お試し婚のはずが、いつの間にか溺愛されています!~二度も婚約破棄された外科医は受付事務員に愛を捧ぐ~
 彼女はもう、戻ってこない。
 それでいい。
 それぞれが、自分の人生を生きるだけなのだから。
 その日は、少しだけ空気が違っていた。

 休みの日に、食材の買い出しへと並んで歩く。
 城高山先生の手が、何度も私の指先に触れては、すぐに離れる。そのたびに、胸が小さく跳ねた。

「寒い?」

 そう言って、彼は私の手を取った。
 逃げる隙もないくらい自然に、指と指が絡む。

「……ううん」

 本当は、寒いのは指先じゃなくて、胸の奥だった。
 いつもよりゆっくり歩きながら、彼は小さな公園へと私を導いた。
 夕焼けはもう薄くなっていて、街灯が淡く灯り始めている。
 ベンチに腰を下ろすと、彼は私の手を離さなかった。
 そのまま、親指で、何度も左手の薬指をなぞって、婚約指輪を確認する。

「……ねえ」
 低く、少しだけ甘い声。
 冗談めかしているようで、目は真剣だった。
 胸が、きゅっと締めつけられる。

「今回のことがあって、はっきりした」
 彼は、私の額に自分の額をそっと寄せた。

「勝浦さんが傷つくの、もう二度と見たくない。

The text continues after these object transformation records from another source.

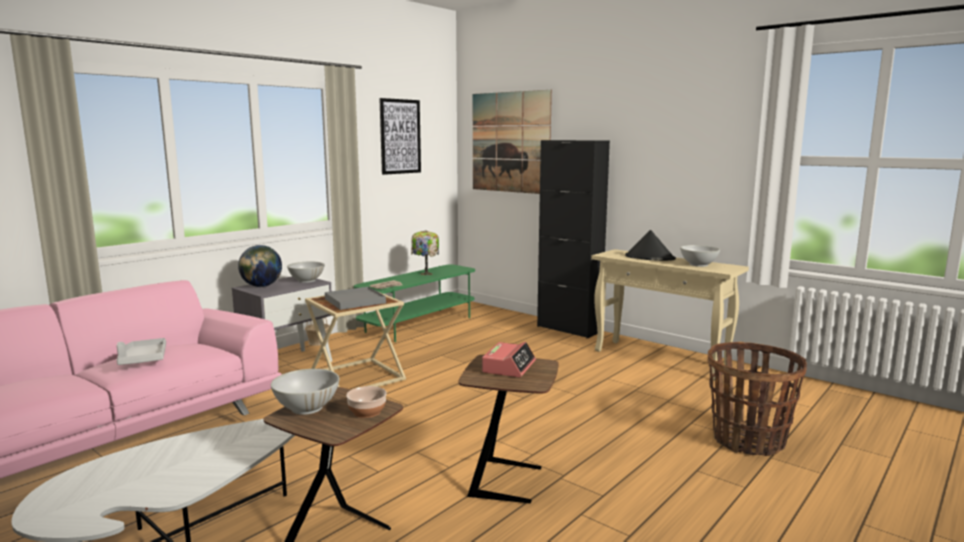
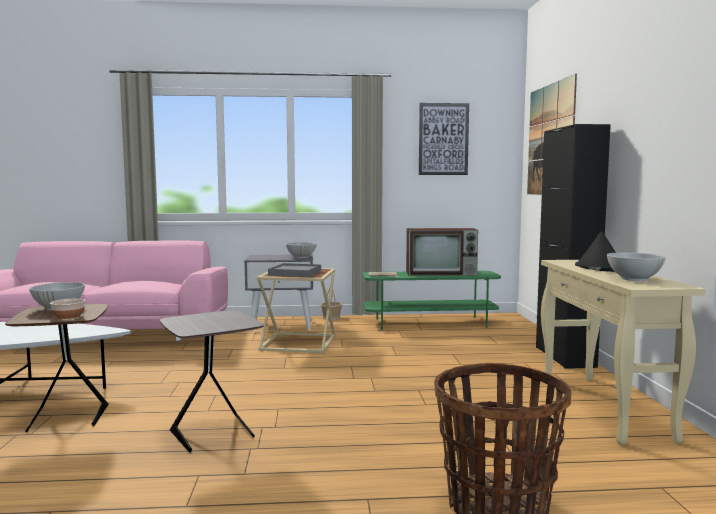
camera: 45 degrees right, 5 degrees down
(143, 359) = (123, 282): grey tray -> none
(261, 286) = (265, 256): globe -> none
(425, 274) = (442, 273): table lamp -> television
(508, 481) = (214, 434): brown side table -> grey side table
(509, 367) = (219, 319): alarm clock -> none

守るとか、支えるとか、そういう言葉じゃ足りない」
 近すぎる距離に、息が絡む。
「俺の人生に、君が必要なんだ」

 囁くような声だった。

「一緒に、幸せになろう」
 その言葉で、もう駄目だった。
 私は、涙をこらえながら、何度も頷いた。

「……はい。お願いします」
「もう、逃がさない。お試し婚なんてやめて、早く婚姻届を出しに行こう」

 囁きながら、彼は私を抱き寄せる。
 強くはないのに、確かな腕だった。

 胸に顔を埋めると、彼の心臓の音が聞こえる。
 それが、私と同じ速さで鳴っている気がした。

「好きだよ」

 耳元で、初めて聞くほど柔らかな声。